>> START Record excerpts

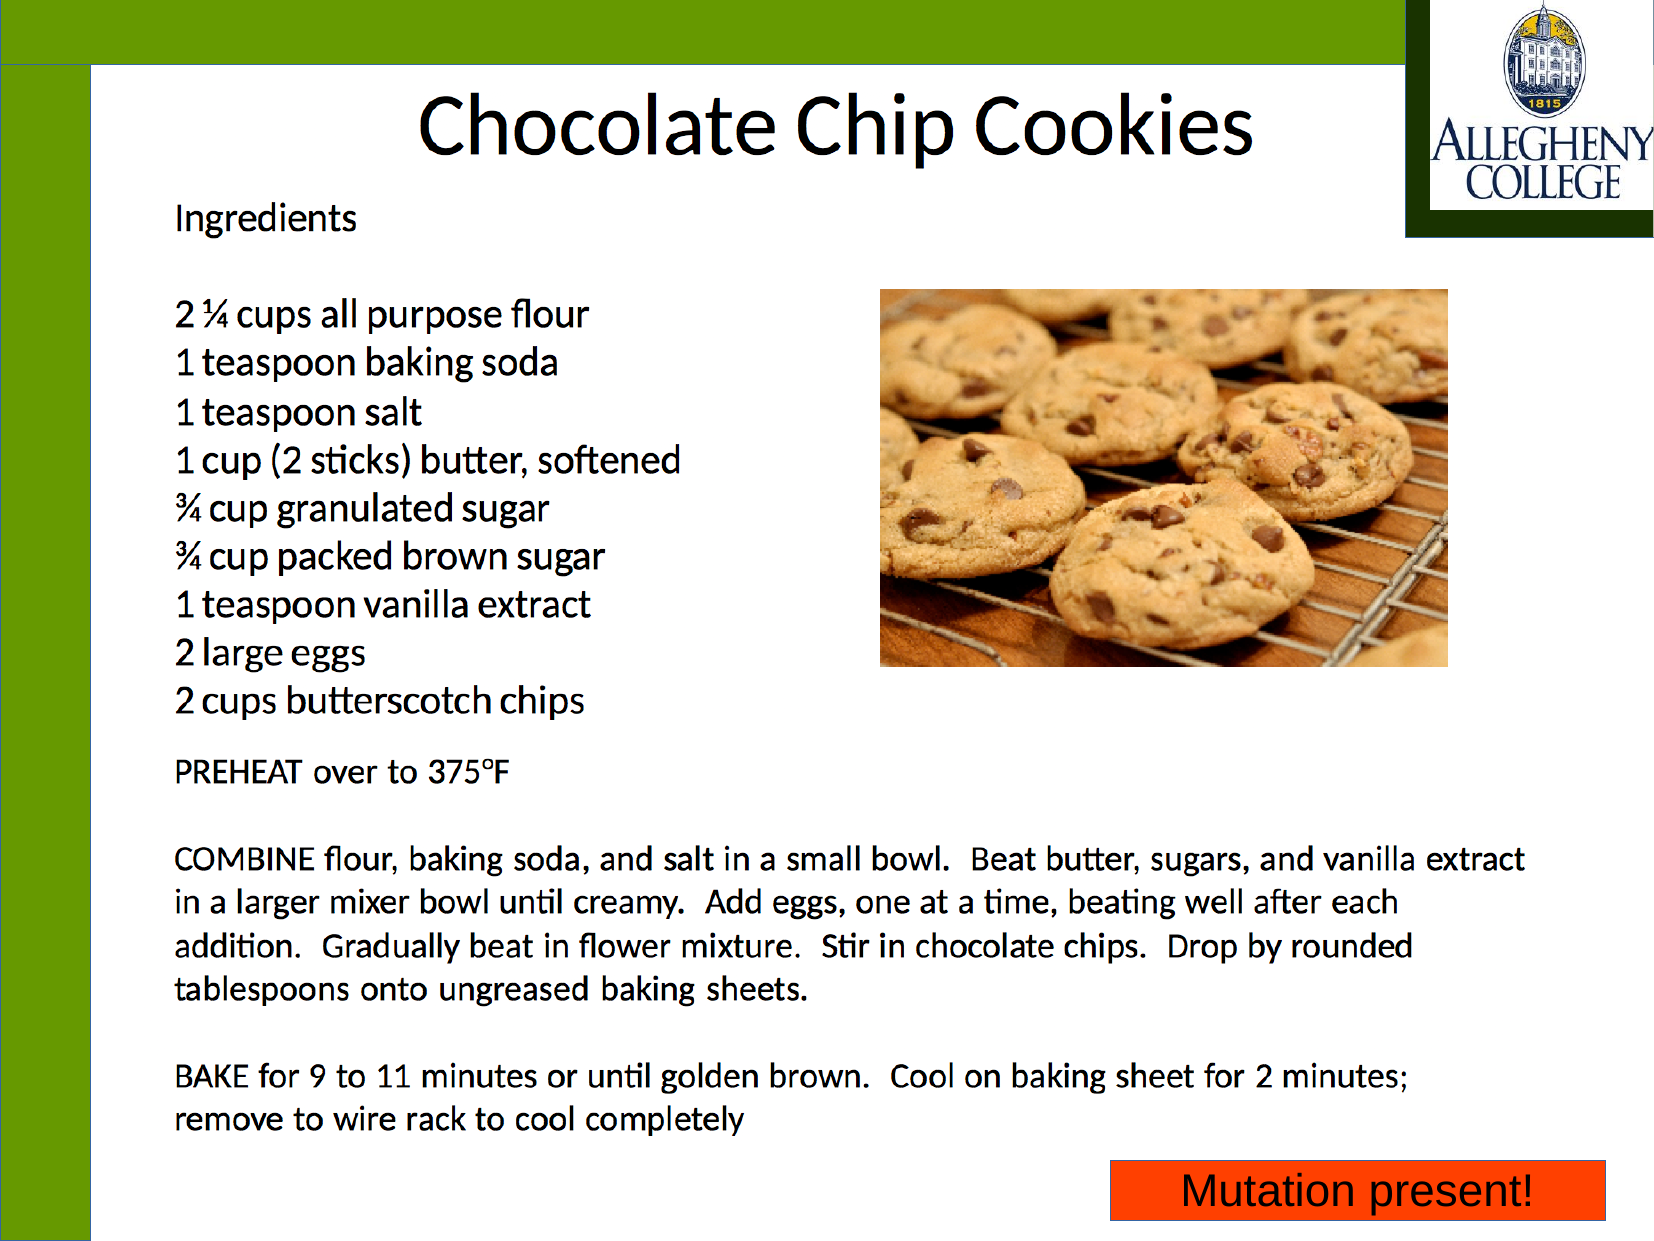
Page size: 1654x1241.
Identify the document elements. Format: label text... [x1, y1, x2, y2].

text_box Mutation present! [1110, 1160, 1606, 1221]
picture [1430, 0, 1654, 210]
picture [138, 77, 1540, 1142]
text_box [0, 0, 1654, 1241]
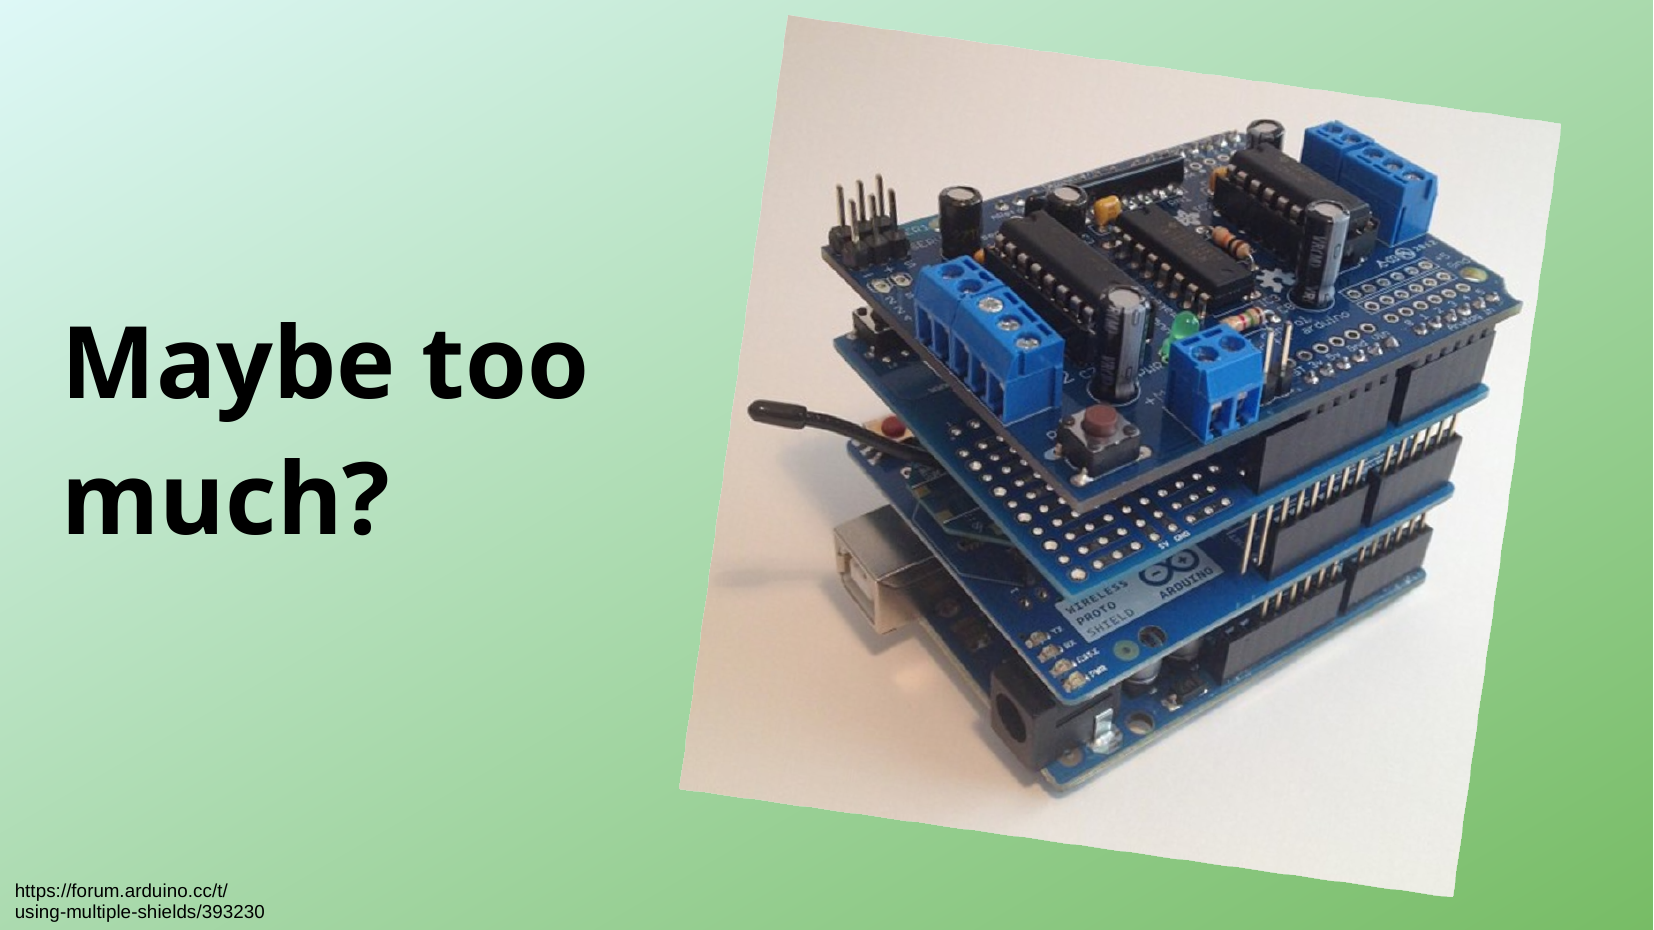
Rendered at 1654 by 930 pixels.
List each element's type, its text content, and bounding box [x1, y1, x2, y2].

picture [678, 14, 1561, 897]
text_box https://forum.arduino.cc/t/using-multiple-shields/393230 [0, 873, 291, 930]
text_box Maybe too much? [47, 283, 628, 708]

>> END Record excerpts

▶ [Your objective]
Copy every line of the entries above verbatim, leaving out the pictures.

▶ [Correct output]
Page size: 1654x1241.
Identify the document elements. Format: label text... [x1, y1, x2, y2].

text_box Mutation present! [1110, 1160, 1606, 1221]
picture [1430, 0, 1654, 210]
picture [138, 77, 1540, 1142]
text_box [0, 0, 1654, 1241]
Rendered at 1654 by 930 pixels.
List each element's type, its text content, and bounding box [x1, y1, x2, y2].

picture [678, 14, 1561, 897]
text_box https://forum.arduino.cc/t/using-multiple-shields/393230 [0, 873, 291, 930]
text_box Maybe too much? [47, 283, 628, 708]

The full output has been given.